Vor Jacinda Ardern war es nur eine einzige: Benazir Bhutto, ehemalige Regierungschefin von Pakistan. Weil Jacinda Ardern kein Mann ist, lag deshalb nicht nur ihr Neuseeland, sondern die ganze Welt auf ihren Schultern. Sehr genau wurde kommentiert, was sie tat. Viel mehr als bei ihren männlichen Vorgängern und Nachfolgern.

Auch ihre Memoiren lesen sich anders als die von Männern oder Merkeln, die ihre Weiblichkeit verbergen. Die ehemalige deutsche Kanzlerin erwähnt in ihren Memoiren „Freiheit“ an keiner einzigen Stelle ihre Menstruation.

Ardern dagegen schreibt ganz selbstverständlich über Milchabpumpen im Regierungsflieger (was ich damals als Moderatorin des MDR-Mittagsmagazins im ICE auf der Strecke Berlin-Leipzig machen musste und Millionen anderer Frauen irgendwo sonst heimlich auf Büro-Toiletten), während Männer mit „hol´mir ma ne Flasche Bier“ wie einst Gerhard Schröder Volksnähe demonstrieren.

Irgendwann war ihr Tank leer. 2023 trat sie zurück – und viele andere nach. Jacinda Ardern war nicht schlechter als viele, viele andere Premierminister.
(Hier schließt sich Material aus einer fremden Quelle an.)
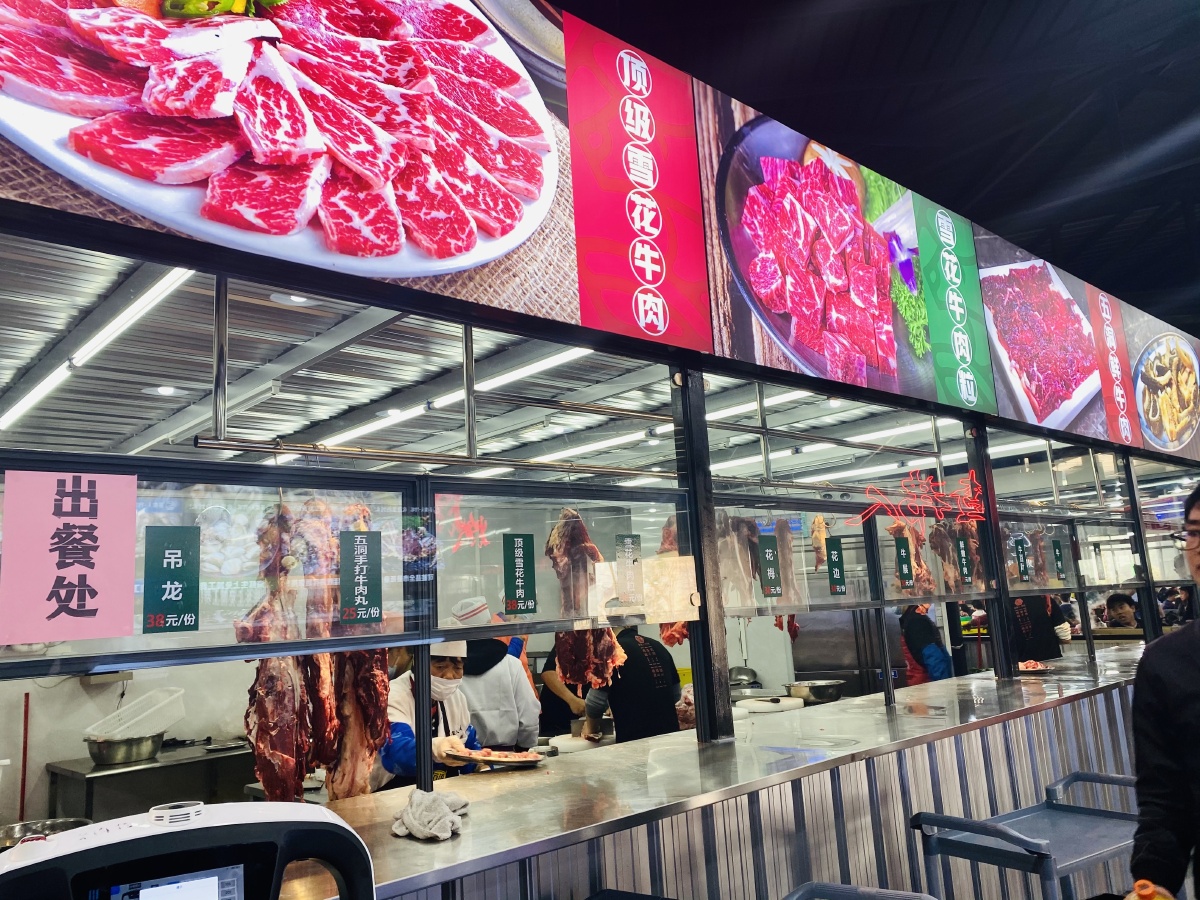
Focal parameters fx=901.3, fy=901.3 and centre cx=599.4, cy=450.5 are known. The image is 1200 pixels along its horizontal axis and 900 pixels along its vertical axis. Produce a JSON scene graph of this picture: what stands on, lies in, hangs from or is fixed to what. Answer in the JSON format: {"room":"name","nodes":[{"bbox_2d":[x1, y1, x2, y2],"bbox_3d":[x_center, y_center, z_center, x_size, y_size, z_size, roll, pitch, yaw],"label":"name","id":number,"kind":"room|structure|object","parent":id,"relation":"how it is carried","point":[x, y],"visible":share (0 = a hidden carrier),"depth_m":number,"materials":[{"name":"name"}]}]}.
{"room":"restaurant","nodes":[
{"label":"restaurant","id":0,"kind":"room"},
{"bbox_2d":[0,817,90,849],"bbox_3d":[-1.940,1.338,3.069,0.362,0.091,0.350,5,-13,-42],"label":"metal bowl","id":1,"kind":"object","parent":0,"point":[26,830],"visible":0.51,"depth_m":3.16,"materials":[{"name":"silver metal"}]},
{"bbox_2d":[45,739,251,820],"bbox_3d":[-2.285,2.032,4.851,1.096,0.784,0.651,5,-13,-42],"label":"steel table","id":2,"kind":"object","parent":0,"point":[103,775],"visible":0.49,"depth_m":4.66,"materials":[{"name":"silver metal"}]},
{"bbox_2d":[84,732,164,766],"bbox_3d":[-2.446,1.544,4.663,0.348,0.112,0.321,5,-13,-42],"label":"metal bowl","id":3,"kind":"object","parent":2,"relation":"on","point":[108,755],"visible":0.95,"depth_m":4.55,"materials":[{"name":"silver metal"}]},
{"bbox_2d":[83,687,183,739],"bbox_3d":[-2.464,1.408,4.800,0.446,0.233,0.380,5,-13,-42],"label":"plastic container","id":4,"kind":"object","parent":3,"relation":"on","point":[157,724],"visible":0.94,"depth_m":4.70,"materials":[{"name":"white plastic"}]},
{"bbox_2d":[0,798,378,899],"bbox_3d":[-0.514,0.806,1.050,0.545,0.751,0.342,2,-11,-29],"label":"machine","id":5,"kind":"object","parent":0,"point":[222,815],"visible":0.99,"depth_m":1.08,"materials":[{"name":"white plastic"}]},
{"bbox_2d":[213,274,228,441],"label":"metal rod","id":6,"kind":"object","parent":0,"point":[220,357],"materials":[{"name":"silver metal"}]},
{"bbox_2d":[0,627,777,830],"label":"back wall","id":7,"kind":"structure","parent":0,"point":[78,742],"depth_m":4.97,"materials":[{"name":"white paint"}]},
{"bbox_2d":[19,693,29,817],"bbox_3d":[-2.974,1.739,4.649,0.091,0.924,0.074,5,-13,-42],"label":"red pole","id":8,"kind":"object","parent":7,"relation":"attached to","point":[26,729],"visible":0.75,"depth_m":4.67,"materials":[{"name":"red plastic"}]},
{"bbox_2d":[0,244,979,492],"bbox_3d":[-0.715,-0.162,5.101,6.852,0.122,3.836,5,-13,-42],"label":"ceiling","id":9,"kind":"structure","parent":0,"point":[36,349],"depth_m":4.06,"materials":[{"name":"metal"}]},
{"bbox_2d":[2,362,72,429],"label":"ceiling light","id":10,"kind":"object","parent":9,"relation":"attached to","point":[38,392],"visible":0.83,"depth_m":3.71,"materials":[{"name":"white"}]},
{"bbox_2d":[18,264,195,412],"bbox_3d":[-1.931,-0.354,3.349,0.097,0.077,2.311,5,-13,-42],"label":"ceiling light","id":11,"kind":"object","parent":9,"relation":"attached to","point":[142,303],"visible":0.82,"depth_m":3.12,"materials":[{"name":"white"}]},
{"bbox_2d":[146,384,183,397],"bbox_3d":[-1.918,-0.262,3.981,0.165,0.010,0.166,5,-13,-42],"label":"recessed light","id":12,"kind":"object","parent":9,"relation":"in","point":[165,392],"visible":0.93,"depth_m":3.97,"materials":[{"name":"white"}]},
{"bbox_2d":[270,292,314,305],"bbox_3d":[-1.043,-0.521,3.088,0.173,0.010,0.173,5,-13,-42],"label":"recessed light","id":13,"kind":"object","parent":9,"relation":"in","point":[277,296],"visible":0.68,"depth_m":3.09,"materials":[{"name":"white"}]},
{"bbox_2d":[320,344,593,449],"bbox_3d":[-0.820,-0.223,4.311,0.099,0.087,2.296,5,-13,-42],"label":"ceiling light","id":14,"kind":"object","parent":9,"relation":"attached to","point":[513,374],"visible":0.65,"depth_m":4.07,"materials":[{"name":"white"}]},
{"bbox_2d":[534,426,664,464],"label":"ceiling light","id":15,"kind":"object","parent":9,"relation":"attached to","point":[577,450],"visible":0.69,"depth_m":5.45,"materials":[{"name":"white plastic"}]},
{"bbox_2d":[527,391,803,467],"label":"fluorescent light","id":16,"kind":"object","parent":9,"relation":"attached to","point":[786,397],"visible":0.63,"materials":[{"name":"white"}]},
{"bbox_2d":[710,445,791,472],"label":"fluorescent light","id":17,"kind":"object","parent":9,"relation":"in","point":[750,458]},
{"bbox_2d":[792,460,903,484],"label":"fluorescent light","id":18,"kind":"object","parent":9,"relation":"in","point":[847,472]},
{"bbox_2d":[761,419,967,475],"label":"ceiling light","id":19,"kind":"object","parent":9,"relation":"attached to","point":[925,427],"visible":0.64,"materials":[{"name":"white"}]},
{"bbox_2d":[544,508,600,617],"bbox_3d":[-0.090,0.363,2.924,0.172,0.373,0.181,5,-13,-42],"label":"meat","id":20,"kind":"object","parent":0,"point":[560,560],"visible":0.79,"depth_m":2.88,"materials":[{"name":"food"}]},
{"bbox_2d":[554,627,627,691],"bbox_3d":[-0.034,0.584,2.898,0.237,0.349,0.188,5,-13,-42],"label":"meat","id":21,"kind":"object","parent":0,"point":[609,651],"visible":0.69,"depth_m":2.85,"materials":[{"name":"food"}]},
{"bbox_2d":[562,0,1199,336],"bbox_3d":[3.246,-2.974,6.039,14.085,0.969,7.253,5,-13,-42],"label":"ceiling","id":22,"kind":"structure","parent":0,"point":[1186,109],"depth_m":6.74,"materials":[{"name":"black paint"}]},
{"label":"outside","id":23,"kind":"structure","parent":0,"visible":0},
{"label":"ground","id":24,"kind":"structure","parent":23,"visible":0},
{"bbox_2d":[0,102,1196,899],"bbox_3d":[0.936,0.821,4.088,8.953,3.152,1.202,5,-13,-42],"label":"food stall","id":25,"kind":"object","parent":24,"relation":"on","point":[438,636],"visible":0.89,"depth_m":2.57,"materials":[{"name":"metal"}]},
{"bbox_2d":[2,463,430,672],"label":"glass panel","id":26,"kind":"object","parent":25,"relation":"in","point":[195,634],"visible":0.7,"depth_m":2.06,"materials":[{"name":"clear glass"}]},
{"bbox_2d":[1,467,139,644],"bbox_3d":[-0.987,0.196,1.671,0.206,0.312,0.016,5,-13,-42],"label":"pink sign","id":27,"kind":"object","parent":26,"relation":"attached to","point":[130,573],"visible":0.97,"depth_m":1.67,"materials":[{"name":"pink paper"}]},
{"bbox_2d":[141,524,200,633],"bbox_3d":[-0.857,0.260,1.804,0.091,0.210,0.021,5,-13,-42],"label":"green sticker","id":28,"kind":"object","parent":26,"relation":"attached to","point":[177,563],"visible":0.97,"depth_m":1.80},
{"bbox_2d":[339,530,381,624],"bbox_3d":[-0.578,0.307,2.171,0.094,0.228,0.014,5,-13,-42],"label":"sign","id":29,"kind":"object","parent":26,"relation":"attached to","point":[356,548],"visible":0.98,"depth_m":2.17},
{"bbox_2d":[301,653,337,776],"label":"meat","id":30,"kind":"object","parent":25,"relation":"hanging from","point":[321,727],"visible":0.62,"depth_m":2.24,"materials":[{"name":"food"}]},
{"bbox_2d":[380,639,492,782],"bbox_3d":[-0.687,1.324,3.843,0.541,1.226,0.702,-6,-10,16],"label":"man","id":31,"kind":"object","parent":25,"relation":"in","point":[445,666],"visible":0.32,"depth_m":3.75},
{"bbox_2d":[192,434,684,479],"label":"metal rod","id":32,"kind":"object","parent":25,"relation":"attached to","point":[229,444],"visible":0.98,"depth_m":2.56,"materials":[{"name":"silver metal"}]},
{"bbox_2d":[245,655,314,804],"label":"meat","id":33,"kind":"object","parent":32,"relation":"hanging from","point":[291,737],"visible":0.74,"depth_m":2.05,"materials":[{"name":"food"}]},
{"bbox_2d":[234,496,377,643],"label":"meat","id":34,"kind":"object","parent":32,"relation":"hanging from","point":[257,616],"visible":0.69,"depth_m":2.23,"materials":[{"name":"red food"}]},
{"bbox_2d":[323,650,390,798],"bbox_3d":[-0.648,0.645,2.408,0.120,0.519,0.319,-4,-10,5],"label":"meat","id":35,"kind":"object","parent":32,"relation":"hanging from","point":[383,694],"visible":0.71,"depth_m":2.34,"materials":[{"name":"food"}]},
{"bbox_2d":[447,602,540,748],"bbox_3d":[-0.571,1.434,4.566,0.535,1.287,0.528,5,-13,-42],"label":"person","id":36,"kind":"object","parent":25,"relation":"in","point":[505,666],"visible":0.43,"depth_m":4.45},
{"bbox_2d":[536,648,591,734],"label":"person","id":37,"kind":"object","parent":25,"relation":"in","point":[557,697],"visible":0.26,"depth_m":5.73},
{"bbox_2d":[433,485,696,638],"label":"glass panel","id":38,"kind":"object","parent":25,"relation":"attached to","point":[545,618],"visible":0.73,"depth_m":2.76,"materials":[{"name":"clear glass"}]},
{"bbox_2d":[502,532,535,617],"bbox_3d":[-0.231,0.357,2.582,0.092,0.239,0.016,5,-13,-42],"label":"green sign","id":39,"kind":"object","parent":38,"relation":"attached to","point":[525,571],"visible":0.97,"depth_m":2.58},
{"bbox_2d":[614,535,642,608],"bbox_3d":[0.097,0.397,2.940,0.107,0.228,0.011,5,-13,-42],"label":"sign","id":40,"kind":"object","parent":38,"relation":"attached to","point":[629,540],"visible":0.98,"depth_m":2.94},
{"bbox_2d":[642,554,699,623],"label":"paper notice","id":41,"kind":"object","parent":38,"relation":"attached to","point":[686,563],"visible":0.93,"depth_m":2.97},
{"bbox_2d":[0,0,1199,462],"bbox_3d":[0.821,-0.891,3.440,6.261,1.234,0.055,5,-13,-42],"label":"menu sign","id":42,"kind":"object","parent":25,"relation":"attached to","point":[632,331],"visible":0.97,"depth_m":2.72,"materials":[{"name":"red plastic"}]},
{"bbox_2d":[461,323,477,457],"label":"metal rod","id":43,"kind":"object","parent":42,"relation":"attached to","point":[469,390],"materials":[{"name":"silver metal"}]},
{"bbox_2d":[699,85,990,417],"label":"menu sign","id":44,"kind":"object","parent":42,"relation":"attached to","point":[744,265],"visible":0.98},
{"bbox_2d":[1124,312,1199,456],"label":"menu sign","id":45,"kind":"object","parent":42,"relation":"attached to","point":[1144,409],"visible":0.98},
{"bbox_2d":[575,622,682,742],"bbox_3d":[0.180,1.367,4.644,0.497,1.089,0.535,5,-13,-42],"label":"man","id":46,"kind":"object","parent":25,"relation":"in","point":[629,674],"visible":0.46,"depth_m":4.48},
{"bbox_2d":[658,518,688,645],"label":"hanging meat","id":47,"kind":"object","parent":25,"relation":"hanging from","point":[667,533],"visible":0.38,"depth_m":3.38,"materials":[{"name":"food"}]},
{"bbox_2d":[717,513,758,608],"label":"meat","id":48,"kind":"object","parent":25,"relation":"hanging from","point":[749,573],"visible":0.73,"depth_m":3.41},
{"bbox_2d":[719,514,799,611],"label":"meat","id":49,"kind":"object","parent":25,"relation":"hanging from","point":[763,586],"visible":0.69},
{"bbox_2d":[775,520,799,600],"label":"meat","id":50,"kind":"object","parent":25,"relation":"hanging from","point":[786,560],"visible":0.75,"depth_m":3.99,"materials":[{"name":"brown food"}]},
{"bbox_2d":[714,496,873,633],"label":"glass panel","id":51,"kind":"object","parent":25,"relation":"attached to","point":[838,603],"visible":0.79,"depth_m":3.73,"materials":[{"name":"clear glass"}]},
{"bbox_2d":[757,533,782,597],"bbox_3d":[0.647,0.441,3.426,0.098,0.238,0.012,5,-13,-42],"label":"green sign","id":52,"kind":"object","parent":51,"relation":"attached to","point":[768,550],"visible":0.97,"depth_m":3.42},
{"bbox_2d":[826,536,847,594],"bbox_3d":[0.994,0.490,3.774,0.115,0.254,0.011,5,-13,-42],"label":"green sign","id":53,"kind":"object","parent":51,"relation":"attached to","point":[833,581],"visible":0.96,"depth_m":3.77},
{"bbox_2d":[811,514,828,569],"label":"meat","id":54,"kind":"object","parent":25,"relation":"hanging from","point":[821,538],"visible":0.8,"depth_m":4.06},
{"bbox_2d":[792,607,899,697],"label":"refrigerator","id":55,"kind":"object","parent":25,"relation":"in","point":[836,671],"visible":0.31,"depth_m":7.03,"materials":[{"name":"silver metal"}]},
{"bbox_2d":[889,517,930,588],"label":"meat","id":56,"kind":"object","parent":25,"relation":"hanging from","point":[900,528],"visible":0.64,"depth_m":4.40,"materials":[{"name":"red food"}]},
{"bbox_2d":[862,470,987,526],"bbox_3d":[1.483,0.220,4.099,0.349,0.223,0.094,5,-13,-42],"label":"neon sign","id":57,"kind":"object","parent":25,"relation":"attached to","point":[970,507],"visible":0.97,"depth_m":4.09,"materials":[{"name":"red"}]},
{"bbox_2d":[898,602,953,683],"bbox_3d":[2.280,1.598,6.216,0.412,1.255,0.520,-3,-10,-2],"label":"person","id":58,"kind":"object","parent":25,"relation":"in","point":[932,649],"visible":0.36,"depth_m":6.12},
{"bbox_2d":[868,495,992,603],"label":"glass panel","id":59,"kind":"object","parent":25,"relation":"attached to","point":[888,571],"visible":0.67,"depth_m":4.36,"materials":[{"name":"clear glass"}]},
{"bbox_2d":[894,535,912,587],"bbox_3d":[1.378,0.510,4.075,0.110,0.234,0.012,5,-13,-42],"label":"green sign","id":60,"kind":"object","parent":59,"relation":"attached to","point":[905,558],"visible":0.97,"depth_m":4.07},
{"bbox_2d":[955,535,972,584],"bbox_3d":[1.805,0.544,4.462,0.088,0.245,0.014,5,-13,-42],"label":"green sign","id":61,"kind":"object","parent":59,"relation":"attached to","point":[962,558],"visible":0.96,"depth_m":4.46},
{"bbox_2d":[930,521,966,589],"bbox_3d":[1.739,0.512,4.492,0.116,0.359,0.363,-7,-10,20],"label":"meat","id":62,"kind":"object","parent":25,"relation":"hanging from","point":[942,550],"visible":0.72,"depth_m":4.43,"materials":[{"name":"brown food"}]},
{"bbox_2d":[1013,537,1030,581],"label":"green sign","id":63,"kind":"object","parent":25,"relation":"attached to","point":[1019,555],"visible":0.97,"depth_m":4.94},
{"bbox_2d":[1009,595,1067,663],"bbox_3d":[3.034,1.435,6.397,0.625,1.237,0.597,5,-13,-42],"label":"person","id":64,"kind":"object","parent":25,"relation":"in","point":[1047,646],"visible":0.32,"depth_m":6.25},
{"bbox_2d":[1052,539,1066,580],"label":"green sign","id":65,"kind":"object","parent":25,"relation":"attached to","point":[1059,550],"visible":0.95,"depth_m":5.26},
{"bbox_2d":[283,647,1152,899],"bbox_3d":[0.909,1.464,3.300,5.326,0.856,0.945,5,-13,-42],"label":"counter","id":66,"kind":"object","parent":24,"relation":"on","point":[468,828],"visible":0.67,"depth_m":2.73,"materials":[{"name":"silver metal"}]},
{"bbox_2d":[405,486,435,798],"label":"post","id":67,"kind":"object","parent":66,"relation":"on","point":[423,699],"visible":0.71,"depth_m":2.34,"materials":[{"name":"black metal"}]},
{"bbox_2d":[391,787,470,841],"bbox_3d":[-0.384,0.817,2.042,0.188,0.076,0.213,5,-13,-42],"label":"cloth","id":68,"kind":"object","parent":66,"relation":"on","point":[436,797],"visible":0.99,"depth_m":1.99,"materials":[{"name":"fabric"}]},
{"bbox_2d":[448,747,542,766],"bbox_3d":[-0.331,0.978,2.876,0.291,0.032,0.221,-4,-10,7],"label":"plate","id":69,"kind":"object","parent":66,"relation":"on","point":[505,760],"visible":0.98,"depth_m":2.86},
{"bbox_2d":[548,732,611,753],"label":"cutting board","id":70,"kind":"object","parent":66,"relation":"on","point":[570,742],"visible":0.68,"depth_m":4.08,"materials":[{"name":"white plastic"}]},
{"bbox_2d":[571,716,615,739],"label":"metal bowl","id":71,"kind":"object","parent":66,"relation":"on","point":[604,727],"visible":0.71,"depth_m":4.42,"materials":[{"name":"silver metal"}]},
{"bbox_2d":[673,368,732,742],"bbox_3d":[0.344,0.333,3.102,0.132,1.291,0.135,5,-13,-42],"label":"metal post","id":72,"kind":"object","parent":66,"relation":"on","point":[706,631],"visible":0.84,"depth_m":3.05,"materials":[{"name":"black metal"}]},
{"bbox_2d":[728,665,763,698],"bbox_3d":[1.004,1.671,6.517,0.392,0.225,0.365,5,-13,-42],"label":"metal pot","id":73,"kind":"object","parent":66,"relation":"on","point":[744,669],"visible":0.67,"depth_m":6.41,"materials":[{"name":"silver metal"}]},
{"bbox_2d":[734,695,800,714],"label":"cutting board","id":74,"kind":"object","parent":66,"relation":"on","point":[763,707],"visible":0.95,"depth_m":4.41,"materials":[{"name":"white plastic"}]},
{"bbox_2d":[784,679,843,703],"bbox_3d":[1.119,1.262,4.720,0.305,0.092,0.297,5,-13,-42],"label":"metal bowl","id":75,"kind":"object","parent":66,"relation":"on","point":[821,692],"visible":0.99,"depth_m":4.62,"materials":[{"name":"silver metal"}]},
{"bbox_2d":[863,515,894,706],"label":"metal post","id":76,"kind":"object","parent":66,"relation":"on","point":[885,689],"visible":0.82,"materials":[{"name":"metal"}]},
{"bbox_2d":[967,426,1019,676],"bbox_3d":[1.960,0.485,4.521,0.110,1.265,0.114,5,-13,-42],"label":"metal post","id":77,"kind":"object","parent":66,"relation":"on","point":[985,477],"visible":0.88,"depth_m":4.47,"materials":[{"name":"black metal"}]},
{"bbox_2d":[1016,659,1050,673],"bbox_3d":[2.261,1.142,4.753,0.266,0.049,0.220,5,-13,-42],"label":"meat plate","id":78,"kind":"object","parent":66,"relation":"on","point":[1032,669],"visible":0.79,"depth_m":4.73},
{"bbox_2d":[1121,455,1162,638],"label":"metal post","id":79,"kind":"object","parent":66,"relation":"on","point":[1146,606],"visible":0.71,"depth_m":5.62,"materials":[{"name":"black metal"}]},
{"bbox_2d":[780,881,936,899],"bbox_3d":[0.433,1.257,1.467,0.617,0.874,0.530,5,-13,-42],"label":"chair","id":80,"kind":"object","parent":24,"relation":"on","point":[848,888],"visible":0.99,"depth_m":1.79,"materials":[{"name":"plastic"}]},
{"bbox_2d":[906,769,1138,899],"bbox_3d":[1.216,1.344,2.291,0.683,0.931,0.457,5,-13,-42],"label":"cart","id":81,"kind":"object","parent":24,"relation":"on","point":[1019,838],"visible":0.89,"depth_m":2.32,"materials":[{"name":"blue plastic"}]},
{"bbox_2d":[1103,591,1139,628],"bbox_3d":[4.907,1.844,8.318,0.478,1.033,0.509,-4,-10,2],"label":"person","id":82,"kind":"object","parent":24,"relation":"on","point":[1114,598],"visible":0.45,"depth_m":8.33},
{"bbox_2d":[1125,485,1199,899],"bbox_3d":[1.447,0.816,1.690,0.659,1.515,0.701,3,-11,-32],"label":"man","id":83,"kind":"object","parent":24,"relation":"on","point":[1196,692],"visible":0.98,"depth_m":1.82},
{"bbox_2d":[1128,879,1172,899],"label":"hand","id":84,"kind":"object","parent":83,"relation":"in","point":[1146,893],"visible":0.99,"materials":[{"name":"orange plastic"}]}
]}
Aber sie war a different kind.

Als Donald Trump, der zeitgleich mit ihr zum ersten Mal zum Präsidenten gewählt worden war, nach dem Terroranschlag auf eine Moschee in Christchurch, bei dem ein Mann 51 Menschen massakriert hatte, telefonisch seine Hilfe anbot, bat sie ihn um etwas, was die Kräfte vieler Staatsmänner übersteigt: „Bringen Sie allen muslimischen Gemeinden Ihr Mitgefühl und Ihre Liebe entgegen.“ Er war von ihrer Stärke dermaßen überfordert, dass er darauf nicht einmal antworten konnte.